▸ YOUR OBJECTIVE
Repeat every record below exactly as it appears.

[Extracted data entries]
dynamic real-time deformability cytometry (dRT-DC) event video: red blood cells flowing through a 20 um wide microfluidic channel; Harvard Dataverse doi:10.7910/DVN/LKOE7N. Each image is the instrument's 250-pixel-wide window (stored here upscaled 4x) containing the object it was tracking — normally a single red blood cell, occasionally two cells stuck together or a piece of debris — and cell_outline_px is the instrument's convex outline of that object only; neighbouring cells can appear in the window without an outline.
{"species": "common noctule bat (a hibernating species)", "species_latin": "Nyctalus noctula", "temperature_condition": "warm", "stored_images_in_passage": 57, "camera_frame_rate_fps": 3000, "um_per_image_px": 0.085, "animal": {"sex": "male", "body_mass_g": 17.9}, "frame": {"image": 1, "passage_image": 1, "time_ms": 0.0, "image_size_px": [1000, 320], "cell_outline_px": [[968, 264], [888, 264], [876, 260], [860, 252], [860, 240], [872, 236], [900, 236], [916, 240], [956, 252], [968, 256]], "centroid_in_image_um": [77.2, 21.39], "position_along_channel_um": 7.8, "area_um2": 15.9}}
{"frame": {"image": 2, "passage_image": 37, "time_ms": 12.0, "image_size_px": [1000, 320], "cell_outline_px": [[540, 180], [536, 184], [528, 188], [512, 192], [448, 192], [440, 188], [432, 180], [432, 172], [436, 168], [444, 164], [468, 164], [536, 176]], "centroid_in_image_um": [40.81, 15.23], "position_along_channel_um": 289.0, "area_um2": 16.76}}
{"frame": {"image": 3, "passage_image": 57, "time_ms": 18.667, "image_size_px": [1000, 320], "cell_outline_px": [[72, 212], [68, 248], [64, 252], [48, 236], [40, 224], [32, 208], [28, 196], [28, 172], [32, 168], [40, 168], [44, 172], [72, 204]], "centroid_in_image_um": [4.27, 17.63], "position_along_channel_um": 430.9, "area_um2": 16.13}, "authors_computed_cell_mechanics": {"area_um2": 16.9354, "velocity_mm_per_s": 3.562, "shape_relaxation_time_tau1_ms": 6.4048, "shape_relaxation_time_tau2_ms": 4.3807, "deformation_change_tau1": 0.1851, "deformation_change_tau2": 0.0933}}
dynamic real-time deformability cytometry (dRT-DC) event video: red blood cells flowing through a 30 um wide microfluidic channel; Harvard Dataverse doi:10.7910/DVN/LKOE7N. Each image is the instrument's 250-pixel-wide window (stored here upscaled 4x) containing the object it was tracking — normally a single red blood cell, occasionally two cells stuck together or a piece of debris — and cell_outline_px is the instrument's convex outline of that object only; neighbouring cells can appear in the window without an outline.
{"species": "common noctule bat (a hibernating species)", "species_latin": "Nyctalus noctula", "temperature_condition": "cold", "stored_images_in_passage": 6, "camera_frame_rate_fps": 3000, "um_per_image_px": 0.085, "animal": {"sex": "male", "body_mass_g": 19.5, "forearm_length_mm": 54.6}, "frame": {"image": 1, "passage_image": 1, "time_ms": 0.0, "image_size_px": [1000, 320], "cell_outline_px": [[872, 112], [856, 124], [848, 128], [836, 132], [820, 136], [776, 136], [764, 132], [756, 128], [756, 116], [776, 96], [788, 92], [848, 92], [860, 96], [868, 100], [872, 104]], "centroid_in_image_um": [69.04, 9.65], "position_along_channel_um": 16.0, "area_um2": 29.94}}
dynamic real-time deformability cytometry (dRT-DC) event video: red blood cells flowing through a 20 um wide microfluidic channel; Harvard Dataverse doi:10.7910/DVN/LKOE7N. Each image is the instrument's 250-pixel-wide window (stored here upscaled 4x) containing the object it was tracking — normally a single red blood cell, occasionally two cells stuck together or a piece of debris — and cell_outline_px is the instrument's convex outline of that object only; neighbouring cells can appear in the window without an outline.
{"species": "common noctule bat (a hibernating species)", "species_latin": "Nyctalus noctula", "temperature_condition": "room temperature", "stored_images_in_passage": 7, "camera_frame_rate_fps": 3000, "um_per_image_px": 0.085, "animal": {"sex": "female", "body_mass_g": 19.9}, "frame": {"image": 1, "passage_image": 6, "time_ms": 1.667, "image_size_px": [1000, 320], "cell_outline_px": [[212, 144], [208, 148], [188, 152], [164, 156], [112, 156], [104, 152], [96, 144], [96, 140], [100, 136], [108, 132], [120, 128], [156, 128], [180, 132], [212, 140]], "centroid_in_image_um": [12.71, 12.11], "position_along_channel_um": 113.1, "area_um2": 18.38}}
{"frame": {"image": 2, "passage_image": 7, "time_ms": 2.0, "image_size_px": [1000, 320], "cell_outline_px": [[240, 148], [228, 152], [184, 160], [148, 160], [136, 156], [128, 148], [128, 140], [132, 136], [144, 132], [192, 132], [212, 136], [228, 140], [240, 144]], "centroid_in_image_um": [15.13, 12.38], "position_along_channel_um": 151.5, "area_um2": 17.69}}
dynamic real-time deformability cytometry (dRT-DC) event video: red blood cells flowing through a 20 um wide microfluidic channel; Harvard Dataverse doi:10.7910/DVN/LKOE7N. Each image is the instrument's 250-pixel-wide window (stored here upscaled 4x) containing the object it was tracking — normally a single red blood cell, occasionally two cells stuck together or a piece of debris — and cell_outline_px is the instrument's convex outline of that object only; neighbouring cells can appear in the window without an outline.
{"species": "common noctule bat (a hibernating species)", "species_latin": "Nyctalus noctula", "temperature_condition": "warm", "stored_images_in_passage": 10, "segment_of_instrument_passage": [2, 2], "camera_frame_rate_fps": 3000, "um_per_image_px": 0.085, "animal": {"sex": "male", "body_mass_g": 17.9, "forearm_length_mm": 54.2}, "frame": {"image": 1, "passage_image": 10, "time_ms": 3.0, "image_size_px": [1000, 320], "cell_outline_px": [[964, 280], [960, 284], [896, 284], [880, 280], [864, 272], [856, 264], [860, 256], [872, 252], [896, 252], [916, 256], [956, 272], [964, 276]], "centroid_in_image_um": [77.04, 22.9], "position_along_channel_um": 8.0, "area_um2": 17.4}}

▸ PROBLEM SOLUTION
dynamic real-time deformability cytometry (dRT-DC) event video: red blood cells flowing through a 20 um wide microfluidic channel; Harvard Dataverse doi:10.7910/DVN/LKOE7N. Each image is the instrument's 250-pixel-wide window (stored here upscaled 4x) containing the object it was tracking — normally a single red blood cell, occasionally two cells stuck together or a piece of debris — and cell_outline_px is the instrument's convex outline of that object only; neighbouring cells can appear in the window without an outline.
{"species": "common noctule bat (a hibernating species)", "species_latin": "Nyctalus noctula", "temperature_condition": "warm", "stored_images_in_passage": 57, "camera_frame_rate_fps": 3000, "um_per_image_px": 0.085, "animal": {"sex": "male", "body_mass_g": 17.9}, "frame": {"image": 1, "passage_image": 1, "time_ms": 0.0, "image_size_px": [1000, 320], "cell_outline_px": [[968, 264], [888, 264], [876, 260], [860, 252], [860, 240], [872, 236], [900, 236], [916, 240], [956, 252], [968, 256]], "centroid_in_image_um": [77.2, 21.39], "position_along_channel_um": 7.8, "area_um2": 15.9}}
{"frame": {"image": 2, "passage_image": 37, "time_ms": 12.0, "image_size_px": [1000, 320], "cell_outline_px": [[540, 180], [536, 184], [528, 188], [512, 192], [448, 192], [440, 188], [432, 180], [432, 172], [436, 168], [444, 164], [468, 164], [536, 176]], "centroid_in_image_um": [40.81, 15.23], "position_along_channel_um": 289.0, "area_um2": 16.76}}
{"frame": {"image": 3, "passage_image": 57, "time_ms": 18.667, "image_size_px": [1000, 320], "cell_outline_px": [[72, 212], [68, 248], [64, 252], [48, 236], [40, 224], [32, 208], [28, 196], [28, 172], [32, 168], [40, 168], [44, 172], [72, 204]], "centroid_in_image_um": [4.27, 17.63], "position_along_channel_um": 430.9, "area_um2": 16.13}, "authors_computed_cell_mechanics": {"area_um2": 16.9354, "velocity_mm_per_s": 3.562, "shape_relaxation_time_tau1_ms": 6.4048, "shape_relaxation_time_tau2_ms": 4.3807, "deformation_change_tau1": 0.1851, "deformation_change_tau2": 0.0933}}
dynamic real-time deformability cytometry (dRT-DC) event video: red blood cells flowing through a 30 um wide microfluidic channel; Harvard Dataverse doi:10.7910/DVN/LKOE7N. Each image is the instrument's 250-pixel-wide window (stored here upscaled 4x) containing the object it was tracking — normally a single red blood cell, occasionally two cells stuck together or a piece of debris — and cell_outline_px is the instrument's convex outline of that object only; neighbouring cells can appear in the window without an outline.
{"species": "common noctule bat (a hibernating species)", "species_latin": "Nyctalus noctula", "temperature_condition": "cold", "stored_images_in_passage": 6, "camera_frame_rate_fps": 3000, "um_per_image_px": 0.085, "animal": {"sex": "male", "body_mass_g": 19.5, "forearm_length_mm": 54.6}, "frame": {"image": 1, "passage_image": 1, "time_ms": 0.0, "image_size_px": [1000, 320], "cell_outline_px": [[872, 112], [856, 124], [848, 128], [836, 132], [820, 136], [776, 136], [764, 132], [756, 128], [756, 116], [776, 96], [788, 92], [848, 92], [860, 96], [868, 100], [872, 104]], "centroid_in_image_um": [69.04, 9.65], "position_along_channel_um": 16.0, "area_um2": 29.94}}
dynamic real-time deformability cytometry (dRT-DC) event video: red blood cells flowing through a 20 um wide microfluidic channel; Harvard Dataverse doi:10.7910/DVN/LKOE7N. Each image is the instrument's 250-pixel-wide window (stored here upscaled 4x) containing the object it was tracking — normally a single red blood cell, occasionally two cells stuck together or a piece of debris — and cell_outline_px is the instrument's convex outline of that object only; neighbouring cells can appear in the window without an outline.
{"species": "common noctule bat (a hibernating species)", "species_latin": "Nyctalus noctula", "temperature_condition": "room temperature", "stored_images_in_passage": 7, "camera_frame_rate_fps": 3000, "um_per_image_px": 0.085, "animal": {"sex": "female", "body_mass_g": 19.9}, "frame": {"image": 1, "passage_image": 6, "time_ms": 1.667, "image_size_px": [1000, 320], "cell_outline_px": [[212, 144], [208, 148], [188, 152], [164, 156], [112, 156], [104, 152], [96, 144], [96, 140], [100, 136], [108, 132], [120, 128], [156, 128], [180, 132], [212, 140]], "centroid_in_image_um": [12.71, 12.11], "position_along_channel_um": 113.1, "area_um2": 18.38}}
{"frame": {"image": 2, "passage_image": 7, "time_ms": 2.0, "image_size_px": [1000, 320], "cell_outline_px": [[240, 148], [228, 152], [184, 160], [148, 160], [136, 156], [128, 148], [128, 140], [132, 136], [144, 132], [192, 132], [212, 136], [228, 140], [240, 144]], "centroid_in_image_um": [15.13, 12.38], "position_along_channel_um": 151.5, "area_um2": 17.69}}
dynamic real-time deformability cytometry (dRT-DC) event video: red blood cells flowing through a 20 um wide microfluidic channel; Harvard Dataverse doi:10.7910/DVN/LKOE7N. Each image is the instrument's 250-pixel-wide window (stored here upscaled 4x) containing the object it was tracking — normally a single red blood cell, occasionally two cells stuck together or a piece of debris — and cell_outline_px is the instrument's convex outline of that object only; neighbouring cells can appear in the window without an outline.
{"species": "common noctule bat (a hibernating species)", "species_latin": "Nyctalus noctula", "temperature_condition": "warm", "stored_images_in_passage": 10, "segment_of_instrument_passage": [2, 2], "camera_frame_rate_fps": 3000, "um_per_image_px": 0.085, "animal": {"sex": "male", "body_mass_g": 17.9, "forearm_length_mm": 54.2}, "frame": {"image": 1, "passage_image": 10, "time_ms": 3.0, "image_size_px": [1000, 320], "cell_outline_px": [[964, 280], [960, 284], [896, 284], [880, 280], [864, 272], [856, 264], [860, 256], [872, 252], [896, 252], [916, 256], [956, 272], [964, 276]], "centroid_in_image_um": [77.04, 22.9], "position_along_channel_um": 8.0, "area_um2": 17.4}}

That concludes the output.